Monday, July 7, 2008

Does Public Disease Call for Nationalized Remedies?

Internautes,
The health records of the world leave little doubt of two facts; first basic sanitation and access to lifestyle improvements have done more for the health (including the longevity) of world citizens than all applicable knowledge of biology thus far, and it is arguable that neither further medicine nor human engineering can ever replace the essentials. Second, the United States is dead last in the industrialized world in providing opportunities for lifestyle improvements. While the record can never budge us from the correlation of poor lifestyle-improvement opportunities with the poor public health/preventative medicine outcome for America if we wish to blame lazy Americans who have had everything too good for their own bad health, but the correlations are there to suggest heavily not only the obvious importance of lifestyle, but the contribution of relative prices of healthy and unhealthy food, availability of healthy food altogether, urban design, transportation policy, etc. to the relative health of nations.
This is public health or health economics 101.
What is more frequently missed is what all this means to health-care policy.
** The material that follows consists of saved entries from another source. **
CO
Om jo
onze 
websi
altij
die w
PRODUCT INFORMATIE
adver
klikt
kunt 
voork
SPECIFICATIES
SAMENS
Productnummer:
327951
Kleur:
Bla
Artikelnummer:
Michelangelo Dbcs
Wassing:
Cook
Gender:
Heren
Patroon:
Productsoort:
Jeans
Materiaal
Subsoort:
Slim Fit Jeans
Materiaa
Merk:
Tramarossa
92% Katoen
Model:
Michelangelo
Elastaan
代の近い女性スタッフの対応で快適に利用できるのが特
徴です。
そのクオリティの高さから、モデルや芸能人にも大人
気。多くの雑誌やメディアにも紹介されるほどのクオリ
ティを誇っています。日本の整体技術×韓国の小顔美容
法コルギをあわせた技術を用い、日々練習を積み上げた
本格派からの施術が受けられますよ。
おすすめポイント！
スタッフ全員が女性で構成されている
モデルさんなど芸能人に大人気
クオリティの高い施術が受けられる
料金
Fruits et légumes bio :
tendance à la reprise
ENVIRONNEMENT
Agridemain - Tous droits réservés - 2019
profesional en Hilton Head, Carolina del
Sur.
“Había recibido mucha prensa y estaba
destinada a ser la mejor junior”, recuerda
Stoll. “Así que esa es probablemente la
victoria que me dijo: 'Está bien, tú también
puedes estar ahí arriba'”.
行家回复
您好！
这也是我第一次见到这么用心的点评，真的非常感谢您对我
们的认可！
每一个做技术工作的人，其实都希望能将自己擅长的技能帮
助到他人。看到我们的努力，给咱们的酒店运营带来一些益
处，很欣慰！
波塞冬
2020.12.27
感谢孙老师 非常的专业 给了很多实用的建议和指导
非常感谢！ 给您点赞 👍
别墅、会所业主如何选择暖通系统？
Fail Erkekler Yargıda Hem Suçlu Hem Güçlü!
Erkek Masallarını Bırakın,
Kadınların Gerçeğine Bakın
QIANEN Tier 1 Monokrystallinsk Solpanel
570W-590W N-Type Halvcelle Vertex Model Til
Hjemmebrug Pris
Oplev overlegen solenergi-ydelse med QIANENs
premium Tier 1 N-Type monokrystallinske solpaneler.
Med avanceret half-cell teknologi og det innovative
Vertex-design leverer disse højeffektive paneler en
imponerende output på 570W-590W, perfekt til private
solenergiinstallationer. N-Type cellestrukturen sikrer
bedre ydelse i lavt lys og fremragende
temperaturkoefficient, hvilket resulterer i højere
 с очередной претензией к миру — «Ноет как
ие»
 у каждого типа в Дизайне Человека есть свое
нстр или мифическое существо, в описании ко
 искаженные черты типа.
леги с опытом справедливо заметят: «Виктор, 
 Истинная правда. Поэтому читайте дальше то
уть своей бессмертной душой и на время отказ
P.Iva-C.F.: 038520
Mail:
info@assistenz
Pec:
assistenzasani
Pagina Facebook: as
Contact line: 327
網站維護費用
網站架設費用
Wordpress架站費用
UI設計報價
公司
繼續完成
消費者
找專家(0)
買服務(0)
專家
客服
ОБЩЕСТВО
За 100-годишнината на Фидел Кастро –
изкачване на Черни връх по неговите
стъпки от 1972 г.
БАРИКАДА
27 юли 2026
When one method is more important than another in achieving results, it makes correlatory statistics, from everyday mental comparison tests to the fanciest of regressions, looking at the effect of the second and less important variable on the outcome while ignoring the first all but bunk. In the case of regressions, the omitted variables are in this case exceedingly unlikely to be uncorrelated to the included ones. The regions of the United States or Europe with better preventative care, for instance, are almost certainly the ones with more effective medicine; there are legal and political reasons why this should be so within the blocs but not between them. All of which means that to say that the proposition that European nationalized healthcare systems have proven themselves by the health outcomes they achieve against the American system is bunk simply beacuse that they're not the achievers here at all. The European lifestyle and incentives to lead it are what we ought to be imitating. Starting by explicit health-care is all but insane: the United States has the best curative medicine in the world, if also the most expensive. While some are excluded from the system, the majority of people get what the nation pays for. It is a question of value whether one gives more importance to the total quality-weighed amount of curative medicine in the country, or gives more importance to the basics being broadly provided. Especially given the diminishing marginal returns of care to any one individual, there is much to be said for the second position. But it is a matter of fact that the best available care in the United States is the best available care anywhere, that the United States is the leader in medical research and actually subsidizes the rest of the world in the arena of prescription medicine (a highly atypical but real situation). It is also a highly likely conjecture that the continued incentives to produce medical goods in the United States could give this country the advantage in next-generation biological technologies; an advantage we seem to now lack in just about everything else, and consequently need desperately.
The state of the nation's health is an outrage that calls for public health solutions, not nationalized medicine whose results are not what they appear to be if one ignores this crucial causative factor. A serious healthy urban planning, healthy food incentive-creating program together with more innovative approaches to improving lifestyle would of course drastically reduce insanely rising health-care costs far more effectively than Hillary Clinton's proposal to create a monospomy (buyer-side monopoly, which reduces costs) of health-care or Barack Obama's unthought compromise plan, which includes elements from so many sources the likely economic result is presently undecipherable. Why is no one telling the public any of this? We live in a republic, not a democracy, not so we may elect pop-stars to embody our ideal selves but so that those who thought most about a question are in a position to present it to those who have thought less and have them ratify the leaders who listen to the best advisers. The hope of republican forms of government is that the people's reasoning about candidates' debate correspond or map unto the actual complicated policy questions, of which no one has a grasp of all. Each person trying to decide the issues all for themselves adds up to a highly repetitive crystal matrix of dunces projecting a largely grey image on the screen of governmental decision. The citizens of a republic each contribute a different facet to the image on the screen; the members of a mob, each in his own isolated world, all do more or less the same thing, creating an additive, rather than a transformative, aggregate.
Obama and company have perverted a common-sense but already flawed logical imperative to judge things by their results into a nonsensical injunction to compare systems by their late surfaces; which is precisely what the Madisonian republican form of government is supposed to prevent.

So why does Europe have nationalized health-care whereas we do not? It is a complicated question involving historical accident, selection of citizens by mentality in the era of mass migration, two world wars, and many other factors of which I am but hazily aware. None of them however means that Europe's medical system works better than ours. Europe's public health system is what's doing that work. Perhaps American medicine is still what it is because it is the only remedy to our lifestyle, or perhaps it is a flawed system that could use improvement. But no such ammendations will have the massive consequences that the candidates believe they will have.

I am all for public works projects. But the candidates have agreed upon the wrong starting point by which to orient the rest of the picture through a presumed future policy process.